TASKS TO CARRY OUT —
a – Answer these questions from the book review below:
(i) Which book of Moschovakis's is the review about, counting in order?
(ii) What is the name of the lover the unnamed author is leaving?
(iii) In which city is the Rimbaud museum that Eleanor's quest reaches?
b – According to the book review below, where does Eleanor's quest take her after she leaves New York? List every stop it names.
c – Does each statement agree with the book review below? Answer yes or no, and quote the words from the review that settle it.
(i) Eleanor is in her twenties.
(ii) The critic who takes an interest in the manuscript is a woman.
(iii) A stolen laptop sets off Eleanor's journey.

EXERCISE TEXT —
- Opening Delimiter -
Philosophically exhaustive yet profoundly human, this book sets itself the task of asking the big questions—What am I? What...

A sprawling, fragmented novel that studies the paradoxical alienation and immediacy of the digital age as it follows its twinned narrators: the author and her character, Eleanor.

Moschovakis (They and We Will Get into Trouble for This, 2016, etc.) opens her fourth book with a quintessential 21st-century scene: a woman, alone, skimming a report of a senseless act of public violence. This is Eleanor—approaching 40, adrift in her ambition and ambivalent in her love, grappling daily with “the thing that had happened—that she had made happen, or at least not prevented from happening”; literally a character in someone else’s tale. Eleanor is at a crossroads in her life, but instead of being faced with a binary decision (left or right?), she is confronted by the thoroughly modern dilemma of multiplicity. A reader, a thinker, a woman aging out of youth but still as unsettled and provisional as she was in her 20s, Eleanor can imagine herself as almost anyone, but her only stable companion is her own unsatisfactory reflection. In simultaneous, spliced sections, the reader is also introduced to Eleanor’s unnamed author—a similarly aged, similarly situated woman who is exiting a relationship with her lover, Kat, and entering into a thorny intellectual friendship with a famous male critic who has expressed interest in her manuscript. As the author and the critic’s friendship builds, the author’s struggle to maintain control over her revision against the heedless authority of male confidence leads the reader through a nuanced and provocative discourse on the power of identity as a tool of both creation and erasure. Meanwhile, compelled by the catalyst of a stolen laptop and the data it contained, Eleanor leaves New York on the trail of the enigmatic Danny Kamau—petty thief or good Samaritan—in a peripatetic quest that takes her from an Albany hostel to a “cutting-edge eco-squat,” from Addis Ababa to the Rimbaud museum in Harar. As the novel progresses, the author's and Eleanor’s stories intertwine like strands of a double helix—touching only through the laddered bonds of their shared time and place but inextricably connected by the common access of their thought.
- Closing Delimiter -
RAW DATA —
- Opening Delimiter -
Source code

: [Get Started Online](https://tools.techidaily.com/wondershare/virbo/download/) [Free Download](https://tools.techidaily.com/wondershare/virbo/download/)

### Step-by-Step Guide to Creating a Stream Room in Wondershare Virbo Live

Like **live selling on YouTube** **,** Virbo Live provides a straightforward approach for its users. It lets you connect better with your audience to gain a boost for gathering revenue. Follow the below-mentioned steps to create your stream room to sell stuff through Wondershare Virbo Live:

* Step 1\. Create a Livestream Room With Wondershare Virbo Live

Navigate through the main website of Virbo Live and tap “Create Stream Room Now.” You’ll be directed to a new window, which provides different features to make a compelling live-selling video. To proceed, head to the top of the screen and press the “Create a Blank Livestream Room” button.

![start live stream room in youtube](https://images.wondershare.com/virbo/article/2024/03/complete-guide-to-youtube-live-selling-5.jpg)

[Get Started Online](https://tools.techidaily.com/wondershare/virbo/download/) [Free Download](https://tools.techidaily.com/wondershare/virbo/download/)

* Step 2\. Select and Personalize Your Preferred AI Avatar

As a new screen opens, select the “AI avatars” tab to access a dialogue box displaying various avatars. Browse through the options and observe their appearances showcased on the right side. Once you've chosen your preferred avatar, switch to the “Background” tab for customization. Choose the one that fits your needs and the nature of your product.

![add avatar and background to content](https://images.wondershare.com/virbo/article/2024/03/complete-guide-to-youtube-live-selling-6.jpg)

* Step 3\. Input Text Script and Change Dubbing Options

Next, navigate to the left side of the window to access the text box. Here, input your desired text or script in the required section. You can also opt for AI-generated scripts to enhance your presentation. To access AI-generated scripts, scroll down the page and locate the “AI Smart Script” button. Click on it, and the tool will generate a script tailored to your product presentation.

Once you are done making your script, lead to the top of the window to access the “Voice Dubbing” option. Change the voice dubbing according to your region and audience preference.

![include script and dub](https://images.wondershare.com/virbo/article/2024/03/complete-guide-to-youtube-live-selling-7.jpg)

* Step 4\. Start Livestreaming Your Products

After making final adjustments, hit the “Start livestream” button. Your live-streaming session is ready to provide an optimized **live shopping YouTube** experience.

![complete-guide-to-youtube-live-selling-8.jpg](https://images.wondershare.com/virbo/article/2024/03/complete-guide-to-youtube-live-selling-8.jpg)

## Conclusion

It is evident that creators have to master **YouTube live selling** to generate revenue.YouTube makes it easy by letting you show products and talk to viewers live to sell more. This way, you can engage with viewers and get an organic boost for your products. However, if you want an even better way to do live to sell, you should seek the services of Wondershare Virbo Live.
- Closing Delimiter -
LIST OF SOLUTIONS —
a –
(i) Her fourth book.
(ii) Kat.
(iii) Harar.

b –
- An Albany hostel
- A "cutting-edge eco-squat"
- Addis Ababa
- The Rimbaud museum in Harar

c –
(i) No: "approaching 40"
(ii) No: "a famous male critic who has expressed interest in her manuscript"
(iii) Yes: "compelled by the catalyst of a stolen laptop and the data it contained"